Given text:
** Begin **
For our trip to the north we are met at the Windhoek airport and escorted to Rivendell, a comfortable local guest house. Cartwright, a transplanted Yorkshire man with more than 20 years of experience in tourism and the ecology of Southern Africa, advises his clients to spend a night in the capital after international flights before they get lessons on their vehicles in four-wheel drive and changing a tire. (About a third of the vehicles he sends out get a flat tire so the lesson is crucial.)

Lessons in Conservation

Well-rested, we leave the capital behind in the morning for scruffy hills now brown in the June winter, sculptures of termite mounds and baboons that run across the highway. It’s not long before we discover the lucky happenstance of self-drives. At our first stop, a truck pulls up beside us. Maria Diekmann, the founder and director of the Rare and Endangered Species Trust, jumps out, eager to show us an animal she’s nursing back to health after it was trapped and its back leg broken. She pulls out a small-scaled creature that wraps its long tail around her neck, a rarely seen baby pangolin. Instantly, we get a lesson on poaching and how hard it is to end it. In Hong Kong a bowl of pangolin soup, thought to be an aphrodisiac, brings HK$7,000.

We end our first day with a late-afternoon drive through Etosha National Park where, moments after driving through the main gate, we spot an endangered black rhino, fields of springbok, zebras and lone elephants. While there are no large animal migrations here, it’s possible to be the only vehicle surrounded by wildlife, especially in the western section of the park recently opened to tourists.

Memorable Encounters

Over two days in the park, I discover safaris are much like life, full of disappointment and happy surprises. We miss out on a lion that others see, but after spotting a wealth of oryx, giraffes, wildebeests and ostrich, we happen across a large breeding group of elephants at a watering hole and end up in a “traffic jam”when an elephant stops vehicles in both directions. Waiting to see if the elephant would continue stomping toward our vehicle or veer into grasslands—as it finally did—adds a dash of excitement to the trip.

West of the park we travel through some of the oldest land on Earth, with geological features dating back two billion years. Jumbled rock formations and wide, dry river beds tell the story of environmental changes. It’s said that rain is measured in decades in Namibia and everywhere we go we see how people and animals have adapted to the arid conditions. At the lodges, water conservation is not just a slogan. In one, a bucket is left below the shower to catch the water before it warms so the cleaners can use it that day.

From Grootberg Lodge we visit the Himba people, one of the last African tribes to live traditionally. Grazers, they roam with their cattle for water. The Himba women never wash. Instead, they rub their skin with a mixture of ochre and butterfat and steam their bodies over smouldering herbs. In a small hut, the chief’s daughter demonstrates how to burn the camphor-like plant and leans into the smoke for deodorant and perfume.
** End **
Provided data:
** Begin **
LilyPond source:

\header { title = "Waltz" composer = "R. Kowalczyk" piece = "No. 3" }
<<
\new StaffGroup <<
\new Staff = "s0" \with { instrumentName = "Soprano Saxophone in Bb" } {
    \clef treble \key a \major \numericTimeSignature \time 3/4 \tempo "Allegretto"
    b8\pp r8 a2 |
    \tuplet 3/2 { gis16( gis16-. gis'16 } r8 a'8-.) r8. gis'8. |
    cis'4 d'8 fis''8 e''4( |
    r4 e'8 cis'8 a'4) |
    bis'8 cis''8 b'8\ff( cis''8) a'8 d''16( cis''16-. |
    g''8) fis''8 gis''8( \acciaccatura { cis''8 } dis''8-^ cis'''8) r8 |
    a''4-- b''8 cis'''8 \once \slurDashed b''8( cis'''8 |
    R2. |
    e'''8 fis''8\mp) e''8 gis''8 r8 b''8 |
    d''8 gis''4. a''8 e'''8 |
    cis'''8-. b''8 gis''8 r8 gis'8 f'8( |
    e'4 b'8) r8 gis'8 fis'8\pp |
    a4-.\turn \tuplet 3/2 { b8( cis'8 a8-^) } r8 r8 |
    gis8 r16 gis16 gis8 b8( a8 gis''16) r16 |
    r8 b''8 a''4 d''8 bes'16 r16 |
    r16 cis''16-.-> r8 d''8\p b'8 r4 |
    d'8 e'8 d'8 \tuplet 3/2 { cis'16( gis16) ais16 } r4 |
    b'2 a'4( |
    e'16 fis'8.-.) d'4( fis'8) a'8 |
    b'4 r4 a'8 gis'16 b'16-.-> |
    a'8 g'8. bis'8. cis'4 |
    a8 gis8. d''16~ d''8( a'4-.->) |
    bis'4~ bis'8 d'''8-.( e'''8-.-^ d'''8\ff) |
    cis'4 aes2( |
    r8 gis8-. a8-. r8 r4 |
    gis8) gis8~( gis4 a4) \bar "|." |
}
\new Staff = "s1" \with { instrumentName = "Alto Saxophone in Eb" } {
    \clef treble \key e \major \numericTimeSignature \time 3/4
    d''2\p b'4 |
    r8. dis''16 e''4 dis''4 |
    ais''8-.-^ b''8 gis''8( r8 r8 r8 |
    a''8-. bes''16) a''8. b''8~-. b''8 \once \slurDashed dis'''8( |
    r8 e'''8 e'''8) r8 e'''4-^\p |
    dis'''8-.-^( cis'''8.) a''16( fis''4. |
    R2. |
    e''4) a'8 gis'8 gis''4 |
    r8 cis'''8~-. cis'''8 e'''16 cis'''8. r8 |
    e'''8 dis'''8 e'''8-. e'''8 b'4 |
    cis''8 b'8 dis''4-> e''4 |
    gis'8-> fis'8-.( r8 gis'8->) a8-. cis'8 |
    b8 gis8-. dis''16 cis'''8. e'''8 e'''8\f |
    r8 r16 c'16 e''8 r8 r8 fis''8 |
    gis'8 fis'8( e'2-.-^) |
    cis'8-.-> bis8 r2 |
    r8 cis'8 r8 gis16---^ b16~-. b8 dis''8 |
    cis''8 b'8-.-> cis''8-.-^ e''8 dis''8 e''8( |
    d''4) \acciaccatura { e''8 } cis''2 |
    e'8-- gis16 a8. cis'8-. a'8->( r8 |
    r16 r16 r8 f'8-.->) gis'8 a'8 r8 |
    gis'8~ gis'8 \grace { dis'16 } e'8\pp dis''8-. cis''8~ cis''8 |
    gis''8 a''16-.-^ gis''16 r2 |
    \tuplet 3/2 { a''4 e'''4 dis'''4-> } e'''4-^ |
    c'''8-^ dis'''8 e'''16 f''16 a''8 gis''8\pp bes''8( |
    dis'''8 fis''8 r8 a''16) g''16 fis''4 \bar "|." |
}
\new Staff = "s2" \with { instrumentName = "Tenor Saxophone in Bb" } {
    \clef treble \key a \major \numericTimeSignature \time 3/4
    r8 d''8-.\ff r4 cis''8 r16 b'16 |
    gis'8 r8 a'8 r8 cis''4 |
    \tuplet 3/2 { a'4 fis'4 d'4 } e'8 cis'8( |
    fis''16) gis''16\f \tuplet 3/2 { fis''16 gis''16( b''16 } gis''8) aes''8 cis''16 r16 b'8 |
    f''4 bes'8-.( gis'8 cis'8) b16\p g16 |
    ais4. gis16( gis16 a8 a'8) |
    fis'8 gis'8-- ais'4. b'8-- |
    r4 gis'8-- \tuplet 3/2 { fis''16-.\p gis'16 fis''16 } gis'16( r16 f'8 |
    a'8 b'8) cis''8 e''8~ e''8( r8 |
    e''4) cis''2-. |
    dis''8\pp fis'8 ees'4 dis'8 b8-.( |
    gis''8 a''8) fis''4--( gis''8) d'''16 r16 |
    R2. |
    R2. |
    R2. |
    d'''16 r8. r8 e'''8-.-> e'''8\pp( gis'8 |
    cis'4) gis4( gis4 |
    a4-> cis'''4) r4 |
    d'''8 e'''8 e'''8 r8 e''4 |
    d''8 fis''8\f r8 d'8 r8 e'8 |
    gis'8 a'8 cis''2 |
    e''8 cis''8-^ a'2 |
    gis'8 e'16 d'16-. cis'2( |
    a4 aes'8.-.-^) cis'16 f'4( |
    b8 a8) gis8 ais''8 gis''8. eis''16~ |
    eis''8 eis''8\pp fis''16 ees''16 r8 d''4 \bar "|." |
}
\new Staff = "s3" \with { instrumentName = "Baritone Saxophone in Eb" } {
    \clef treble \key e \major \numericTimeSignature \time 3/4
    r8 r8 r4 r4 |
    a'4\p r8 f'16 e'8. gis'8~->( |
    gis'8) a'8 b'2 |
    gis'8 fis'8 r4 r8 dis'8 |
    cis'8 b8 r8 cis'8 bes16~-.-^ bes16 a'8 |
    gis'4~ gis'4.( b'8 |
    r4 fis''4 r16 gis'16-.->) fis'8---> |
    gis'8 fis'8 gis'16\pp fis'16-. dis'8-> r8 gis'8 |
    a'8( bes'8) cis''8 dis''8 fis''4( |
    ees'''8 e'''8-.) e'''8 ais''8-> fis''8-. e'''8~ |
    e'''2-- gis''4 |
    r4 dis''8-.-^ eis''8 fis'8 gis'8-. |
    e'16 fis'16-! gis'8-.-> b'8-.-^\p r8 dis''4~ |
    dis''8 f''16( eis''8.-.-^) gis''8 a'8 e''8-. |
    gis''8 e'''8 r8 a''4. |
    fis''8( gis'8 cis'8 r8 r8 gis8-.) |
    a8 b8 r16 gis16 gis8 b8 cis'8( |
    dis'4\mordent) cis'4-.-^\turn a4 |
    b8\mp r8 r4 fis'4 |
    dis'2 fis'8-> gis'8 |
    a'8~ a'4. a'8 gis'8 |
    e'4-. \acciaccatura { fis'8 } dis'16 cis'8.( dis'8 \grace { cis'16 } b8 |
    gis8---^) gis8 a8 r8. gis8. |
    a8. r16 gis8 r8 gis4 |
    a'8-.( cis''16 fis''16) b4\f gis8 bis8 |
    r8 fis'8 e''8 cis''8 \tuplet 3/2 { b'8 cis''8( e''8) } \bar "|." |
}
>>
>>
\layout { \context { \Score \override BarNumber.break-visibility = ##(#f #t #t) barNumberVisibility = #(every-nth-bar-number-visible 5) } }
** End **
Written request 1:
Answer these questions from the Namibia travel text:
(a) About what share of the vehicles Cartwright sends out get a flat tire?
(b) What price does a bowl of pangolin soup bring in Hong Kong?
(c) What mixture do the Himba women rub on their skin?
Written request 2: Show every line of the records that contains the string "turn".
The records are unrelated to the text about Namibia.

Task answer 1:
(a) About a third.
(b) HK$7,000.
(c) A mixture of ochre and butterfat.

Task answer 2:
    a4-.\turn \tuplet 3/2 { b8( cis'8 a8-^) } r8 r8 |
    dis'4\mordent) cis'4-.-^\turn a4 |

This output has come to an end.